“The most important factor when choosing bandmates is love,” says the Saxophones’ Alexi Erenkov. “Do you love the people you’re playing with? If so, everyone is going to be feeling relaxed and confident.” This approach is a useful one to have when your wife, Alison Alderdice, is in your band.
Whilst the Saxophones began as the solo project of Erenkov - a project that was loosely started over a decade ago but gained full momentum and dedication in recent years - he wanted to bring in some primitive drum and percussion playing and couldn’t think of anyone more suited than his wife. “I wanted to share the band with her,” he says. “Plus, I would be devastated if I had to leave for weeks at a time to tour without her.”

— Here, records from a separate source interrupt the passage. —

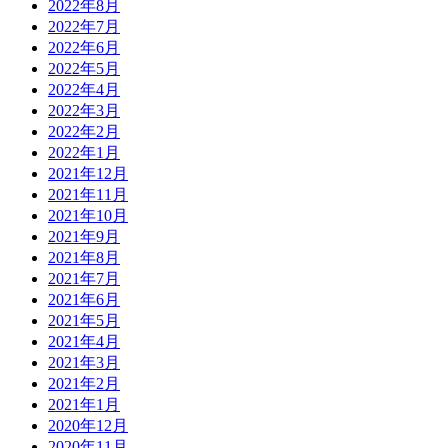
2022年8月
2022年7月
2022年6月
2022年5月
2022年4月
2022年3月
2022年2月
2022年1月
2021年12月
2021年11月
2021年10月
2021年9月
2021年8月
2021年7月
2021年6月
2021年5月
2021年4月
2021年3月
2021年2月
2021年1月
2020年12月
2020年11月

The songs which make up the debut album were formed and written during a period in which the pair were living on a boat during a very wet winter in the San Francisco Bay Area. “Much of the music was written over rainy mornings on acoustic guitar inside the cabin of our boat and outside of the city in a little guesthouse in Pt. Reyes,” he reflects. It was then recorded in Portland over 10 days, the recording was an intense and occasionally tense process.
Taking inspiration from 1950s exotica and Hawaiian albums (Edhen Abhez, Buddy Fo, and Martin Denny), 1970s outsider Italian songwriter Vittorio Impiglia, and a host of third-stream and West coast jazz records, the result is a unique offering.